È un po’ la stessa frenesia che scatta quando si cerca un prodotto che sembra introvabile. E più si gira a vuoto, più sembra necessario. O meglio: fondamentale, impossibile proseguire senza. Se n’è resa conto persino Elly Schlein, che pure non ne sentiva particolarmente bisogno. Alla fine si è arresa anche lei: senza il centro non si costruisce l’alternativa al governo di Giorgia Meloni. Incredibile: Angelo Bonelli e Nicola Fratoianni non bastano a intercettare i voti dei moderati e a intonare “hasta la victoria siempre”.
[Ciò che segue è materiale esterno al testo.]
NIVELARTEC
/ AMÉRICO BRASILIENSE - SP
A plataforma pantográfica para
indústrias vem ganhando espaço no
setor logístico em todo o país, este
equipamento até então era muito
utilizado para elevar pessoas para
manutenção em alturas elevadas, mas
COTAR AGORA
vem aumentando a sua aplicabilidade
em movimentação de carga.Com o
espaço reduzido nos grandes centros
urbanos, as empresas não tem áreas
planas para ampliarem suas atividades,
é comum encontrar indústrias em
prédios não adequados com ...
Informato delle aspettative, si era messo in moto Giuseppe Sala. Uno non nuovo a facili entusiasmi: prima della caduta di Mario Draghi stava lavorando a una lista ecologista, sostenuto da un po’ di parlamentari bersaniani. Una creatura che non aveva esattamente i contorni di una cosa moderata, ma vabbè. Archiviata la svolta green, il primo cittadino di Milano ha iniziato a ragionare sul ritorno del cespuglio centrista. “Testimonial poco credibile”, l’ha liquidato subito Matteo Renzi, una specie di signor “no” della giuria, “è anche contro il nucleare”. Lui, il sindaco, si sentirebbe ancora in partita, ma il Pd sta per combinargliene una grossa. Ovvero bocciare il Salva-Milano, approvato alla Camera, ma in attesa di passare al Senato (dopo la pausa natalizia). Stranezze dei dem, si dirà, visto che il provvedimento è a prima firma di Chiara Braga, capogruppo a Montecitorio. È che nel frattempo è partita l’area “malmostosa” della sinistra, con tanto di appello di 140 accademici, un classico evergreen. E la segretaria, come è noto, è molto sensibile a certi richiami. Morale della favola: il Pd potrebbe rivedere il suo sì, e il sindaco di Milano è fuori di sé.

L’eterno Romano Prodi

Il centro, almeno dal laboratorio della Madonnina, può aspettare tempi migliori. Così si è messo in movimento un altro forno: sulla carta, quello con i “pezzi” più pregiati all’opera dietro le quinte. Titoli altisonanti: evviva, torna la sinistra democristiana. Nomi di primissimo piano: l’eterno Romano Prodi (che almeno si è conquistato l’avversione pubblica della presidente del Consiglio), l’obliquo Goffredo Bettini, persino un Dario Franceschini descritto come riflessivo e interessato. In pratica l’Armageddon. Tanto rumore per nulla: un esordio che sembra tratto da Scherzi a parte; il test alla Lumsa con Beppe Fioroni e Bruno Tabacci grandi cerimonieri; le dimissioni dall’Agenzia delle Entrate con intervista al Corriera della Sera; l’improvvido attacco al governo dopo anni di silenzio. Due passi avanti e due indietro per tornare esattamente alla partenza. Un flop, in poche parole.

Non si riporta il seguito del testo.